Task statement:
Lines that include "EnglishGenre" make up the answer; copy all of them from the data below.

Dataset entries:
* * *

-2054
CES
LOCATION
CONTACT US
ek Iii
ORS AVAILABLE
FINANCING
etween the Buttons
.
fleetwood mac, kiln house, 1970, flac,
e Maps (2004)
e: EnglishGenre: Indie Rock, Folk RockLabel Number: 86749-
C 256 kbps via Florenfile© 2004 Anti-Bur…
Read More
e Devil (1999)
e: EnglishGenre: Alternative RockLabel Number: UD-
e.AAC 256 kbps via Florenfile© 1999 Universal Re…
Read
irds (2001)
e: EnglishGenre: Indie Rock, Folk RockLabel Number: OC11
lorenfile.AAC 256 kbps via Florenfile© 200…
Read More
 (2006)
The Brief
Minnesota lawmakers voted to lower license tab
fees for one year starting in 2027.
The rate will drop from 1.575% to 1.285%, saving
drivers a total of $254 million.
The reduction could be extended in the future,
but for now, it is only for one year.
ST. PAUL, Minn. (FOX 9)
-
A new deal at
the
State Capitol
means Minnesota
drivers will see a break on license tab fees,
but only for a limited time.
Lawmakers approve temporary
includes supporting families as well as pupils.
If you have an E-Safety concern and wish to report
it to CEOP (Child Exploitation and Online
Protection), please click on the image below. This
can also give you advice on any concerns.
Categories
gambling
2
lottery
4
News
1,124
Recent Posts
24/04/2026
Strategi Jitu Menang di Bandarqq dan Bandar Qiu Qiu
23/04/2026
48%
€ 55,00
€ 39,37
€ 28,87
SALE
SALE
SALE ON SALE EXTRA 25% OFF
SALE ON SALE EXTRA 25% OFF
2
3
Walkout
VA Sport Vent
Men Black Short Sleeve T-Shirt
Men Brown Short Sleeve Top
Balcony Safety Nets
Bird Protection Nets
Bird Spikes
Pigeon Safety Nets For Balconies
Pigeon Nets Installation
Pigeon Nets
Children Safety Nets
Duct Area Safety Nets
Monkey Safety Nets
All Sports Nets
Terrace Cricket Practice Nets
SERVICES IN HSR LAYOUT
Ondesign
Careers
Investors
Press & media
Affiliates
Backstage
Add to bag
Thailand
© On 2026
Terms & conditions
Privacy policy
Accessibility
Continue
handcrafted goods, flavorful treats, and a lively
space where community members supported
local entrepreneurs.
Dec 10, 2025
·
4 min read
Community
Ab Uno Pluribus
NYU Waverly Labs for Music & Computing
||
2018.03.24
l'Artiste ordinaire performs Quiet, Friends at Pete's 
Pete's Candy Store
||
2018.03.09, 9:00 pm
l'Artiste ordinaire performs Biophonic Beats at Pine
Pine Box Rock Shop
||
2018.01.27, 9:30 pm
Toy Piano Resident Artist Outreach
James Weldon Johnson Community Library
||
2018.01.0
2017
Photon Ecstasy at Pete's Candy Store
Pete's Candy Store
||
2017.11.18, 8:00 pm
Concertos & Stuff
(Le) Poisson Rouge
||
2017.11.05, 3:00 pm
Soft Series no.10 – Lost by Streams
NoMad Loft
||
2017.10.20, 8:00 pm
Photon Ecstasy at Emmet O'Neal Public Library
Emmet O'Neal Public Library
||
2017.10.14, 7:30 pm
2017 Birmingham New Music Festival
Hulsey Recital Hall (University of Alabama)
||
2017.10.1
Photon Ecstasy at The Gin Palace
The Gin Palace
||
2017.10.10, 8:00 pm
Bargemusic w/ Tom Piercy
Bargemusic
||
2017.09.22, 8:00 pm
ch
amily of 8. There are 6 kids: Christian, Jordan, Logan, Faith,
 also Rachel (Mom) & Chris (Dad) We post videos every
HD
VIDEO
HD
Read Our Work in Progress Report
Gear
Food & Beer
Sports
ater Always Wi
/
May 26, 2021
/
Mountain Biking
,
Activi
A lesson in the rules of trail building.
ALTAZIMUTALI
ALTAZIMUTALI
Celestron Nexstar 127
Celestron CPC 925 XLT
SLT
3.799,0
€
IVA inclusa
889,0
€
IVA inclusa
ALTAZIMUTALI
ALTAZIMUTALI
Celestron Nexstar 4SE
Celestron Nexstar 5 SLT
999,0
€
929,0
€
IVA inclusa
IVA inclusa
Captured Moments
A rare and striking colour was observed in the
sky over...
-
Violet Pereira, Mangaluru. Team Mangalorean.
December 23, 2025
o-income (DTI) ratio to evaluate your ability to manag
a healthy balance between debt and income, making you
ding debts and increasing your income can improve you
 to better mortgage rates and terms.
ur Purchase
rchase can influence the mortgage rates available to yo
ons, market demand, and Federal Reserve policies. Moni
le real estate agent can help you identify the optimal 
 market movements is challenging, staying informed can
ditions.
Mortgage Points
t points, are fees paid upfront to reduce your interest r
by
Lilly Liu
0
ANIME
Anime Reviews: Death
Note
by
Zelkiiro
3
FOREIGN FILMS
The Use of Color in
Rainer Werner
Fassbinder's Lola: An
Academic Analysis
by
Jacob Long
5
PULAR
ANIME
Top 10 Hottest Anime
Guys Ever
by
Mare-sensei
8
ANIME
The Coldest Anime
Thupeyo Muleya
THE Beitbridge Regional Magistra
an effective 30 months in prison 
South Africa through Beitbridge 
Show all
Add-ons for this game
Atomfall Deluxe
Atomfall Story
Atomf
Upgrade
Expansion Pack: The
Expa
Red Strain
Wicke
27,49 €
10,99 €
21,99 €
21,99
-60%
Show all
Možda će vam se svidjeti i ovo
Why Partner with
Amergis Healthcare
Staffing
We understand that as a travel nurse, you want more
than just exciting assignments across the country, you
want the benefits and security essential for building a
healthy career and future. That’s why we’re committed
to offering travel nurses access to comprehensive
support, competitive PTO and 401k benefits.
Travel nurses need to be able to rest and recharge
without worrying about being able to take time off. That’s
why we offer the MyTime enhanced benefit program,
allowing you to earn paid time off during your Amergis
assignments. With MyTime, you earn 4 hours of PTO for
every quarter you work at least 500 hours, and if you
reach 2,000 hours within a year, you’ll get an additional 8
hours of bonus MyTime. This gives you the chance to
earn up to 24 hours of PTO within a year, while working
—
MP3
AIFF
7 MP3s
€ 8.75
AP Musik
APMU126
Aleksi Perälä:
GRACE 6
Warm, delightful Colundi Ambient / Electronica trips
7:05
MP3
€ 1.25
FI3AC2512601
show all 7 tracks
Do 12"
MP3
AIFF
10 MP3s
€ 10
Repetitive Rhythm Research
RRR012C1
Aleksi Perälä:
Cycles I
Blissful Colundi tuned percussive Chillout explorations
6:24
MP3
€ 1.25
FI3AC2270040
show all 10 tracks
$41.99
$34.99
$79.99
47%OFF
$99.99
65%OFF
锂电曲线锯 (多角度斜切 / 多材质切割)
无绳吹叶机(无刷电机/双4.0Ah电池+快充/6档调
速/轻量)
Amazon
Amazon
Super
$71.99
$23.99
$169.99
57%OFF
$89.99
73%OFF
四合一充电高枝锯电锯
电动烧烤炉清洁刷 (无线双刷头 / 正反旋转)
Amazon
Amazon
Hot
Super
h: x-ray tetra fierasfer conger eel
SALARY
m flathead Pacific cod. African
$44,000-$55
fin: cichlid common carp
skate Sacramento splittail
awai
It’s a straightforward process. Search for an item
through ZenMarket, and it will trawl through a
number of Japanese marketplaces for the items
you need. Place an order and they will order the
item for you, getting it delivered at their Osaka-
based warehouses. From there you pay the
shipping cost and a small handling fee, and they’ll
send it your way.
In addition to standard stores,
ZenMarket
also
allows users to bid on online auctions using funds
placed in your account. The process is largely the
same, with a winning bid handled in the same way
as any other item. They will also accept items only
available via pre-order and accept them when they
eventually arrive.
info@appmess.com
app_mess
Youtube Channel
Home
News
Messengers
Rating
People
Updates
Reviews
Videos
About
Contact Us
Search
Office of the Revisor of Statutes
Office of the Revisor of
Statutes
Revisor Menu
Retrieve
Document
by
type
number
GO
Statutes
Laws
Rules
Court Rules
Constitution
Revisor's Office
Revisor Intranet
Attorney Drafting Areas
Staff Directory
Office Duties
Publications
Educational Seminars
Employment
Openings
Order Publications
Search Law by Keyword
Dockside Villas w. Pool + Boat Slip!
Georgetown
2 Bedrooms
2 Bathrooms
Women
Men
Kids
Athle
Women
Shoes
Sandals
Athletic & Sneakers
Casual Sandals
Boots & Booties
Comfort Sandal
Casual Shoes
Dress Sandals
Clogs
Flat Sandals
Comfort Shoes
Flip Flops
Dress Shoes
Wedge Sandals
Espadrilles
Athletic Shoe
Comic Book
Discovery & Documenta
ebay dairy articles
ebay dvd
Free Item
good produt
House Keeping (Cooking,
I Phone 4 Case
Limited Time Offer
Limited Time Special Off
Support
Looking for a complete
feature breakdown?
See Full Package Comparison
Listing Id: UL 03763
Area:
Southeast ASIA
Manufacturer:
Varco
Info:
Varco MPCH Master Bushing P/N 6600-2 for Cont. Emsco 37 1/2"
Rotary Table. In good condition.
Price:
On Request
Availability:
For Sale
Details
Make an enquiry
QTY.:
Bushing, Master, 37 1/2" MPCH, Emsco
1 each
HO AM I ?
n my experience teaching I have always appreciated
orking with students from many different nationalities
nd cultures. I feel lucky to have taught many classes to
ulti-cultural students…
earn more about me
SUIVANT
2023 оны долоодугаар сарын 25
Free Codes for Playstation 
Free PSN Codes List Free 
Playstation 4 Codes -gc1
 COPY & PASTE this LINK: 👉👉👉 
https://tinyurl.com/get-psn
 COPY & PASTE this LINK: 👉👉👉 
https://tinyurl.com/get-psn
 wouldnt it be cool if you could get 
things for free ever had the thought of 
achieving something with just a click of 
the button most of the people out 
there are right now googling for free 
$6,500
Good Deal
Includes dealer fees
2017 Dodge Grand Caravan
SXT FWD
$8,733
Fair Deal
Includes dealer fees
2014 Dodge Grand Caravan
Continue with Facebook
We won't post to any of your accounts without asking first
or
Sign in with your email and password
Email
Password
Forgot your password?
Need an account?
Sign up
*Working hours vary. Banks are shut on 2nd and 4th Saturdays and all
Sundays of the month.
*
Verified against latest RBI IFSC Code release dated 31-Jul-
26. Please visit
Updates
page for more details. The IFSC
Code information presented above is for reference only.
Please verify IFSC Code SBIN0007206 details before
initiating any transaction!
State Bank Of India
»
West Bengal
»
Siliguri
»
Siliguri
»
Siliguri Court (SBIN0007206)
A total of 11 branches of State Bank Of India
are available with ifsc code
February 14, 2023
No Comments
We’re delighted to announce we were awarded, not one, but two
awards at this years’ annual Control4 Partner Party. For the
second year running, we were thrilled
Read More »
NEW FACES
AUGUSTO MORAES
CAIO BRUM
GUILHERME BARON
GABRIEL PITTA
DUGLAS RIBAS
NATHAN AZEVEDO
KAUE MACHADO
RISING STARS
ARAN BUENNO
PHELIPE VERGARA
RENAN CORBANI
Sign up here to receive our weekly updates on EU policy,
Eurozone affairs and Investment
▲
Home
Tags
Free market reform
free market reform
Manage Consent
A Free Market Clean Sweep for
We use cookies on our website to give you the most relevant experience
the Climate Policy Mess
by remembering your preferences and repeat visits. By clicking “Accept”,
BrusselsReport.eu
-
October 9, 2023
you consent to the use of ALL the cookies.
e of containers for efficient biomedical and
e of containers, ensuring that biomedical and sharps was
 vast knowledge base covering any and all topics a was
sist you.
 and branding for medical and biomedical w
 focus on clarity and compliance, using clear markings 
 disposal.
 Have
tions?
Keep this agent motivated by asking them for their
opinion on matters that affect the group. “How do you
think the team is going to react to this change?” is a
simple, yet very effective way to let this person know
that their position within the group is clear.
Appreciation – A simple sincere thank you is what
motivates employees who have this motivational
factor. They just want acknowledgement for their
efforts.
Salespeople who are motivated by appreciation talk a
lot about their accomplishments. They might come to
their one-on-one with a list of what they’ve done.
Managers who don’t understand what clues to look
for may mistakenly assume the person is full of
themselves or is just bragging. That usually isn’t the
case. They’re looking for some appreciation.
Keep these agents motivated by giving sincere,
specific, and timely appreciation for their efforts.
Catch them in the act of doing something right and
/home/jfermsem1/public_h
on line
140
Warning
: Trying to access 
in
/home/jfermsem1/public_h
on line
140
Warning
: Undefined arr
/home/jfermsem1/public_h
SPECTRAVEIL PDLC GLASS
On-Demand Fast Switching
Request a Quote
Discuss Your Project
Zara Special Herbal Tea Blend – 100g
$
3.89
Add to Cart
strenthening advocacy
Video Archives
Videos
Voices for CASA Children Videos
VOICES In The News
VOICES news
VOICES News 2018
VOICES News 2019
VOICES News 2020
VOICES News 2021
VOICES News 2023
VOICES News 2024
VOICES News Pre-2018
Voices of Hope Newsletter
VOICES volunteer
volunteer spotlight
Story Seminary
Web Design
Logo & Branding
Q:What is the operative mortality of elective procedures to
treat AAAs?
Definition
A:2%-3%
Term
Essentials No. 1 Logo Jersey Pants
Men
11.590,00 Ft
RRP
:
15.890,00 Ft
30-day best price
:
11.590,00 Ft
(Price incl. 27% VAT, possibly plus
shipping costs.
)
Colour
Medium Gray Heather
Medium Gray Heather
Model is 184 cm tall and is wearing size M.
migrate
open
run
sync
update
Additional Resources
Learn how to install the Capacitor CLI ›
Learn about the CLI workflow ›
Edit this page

* * *

Answer space:
e: EnglishGenre: Indie Rock, Folk RockLabel Number: 86749-
e: EnglishGenre: Alternative RockLabel Number: UD-
e: EnglishGenre: Indie Rock, Folk RockLabel Number: OC11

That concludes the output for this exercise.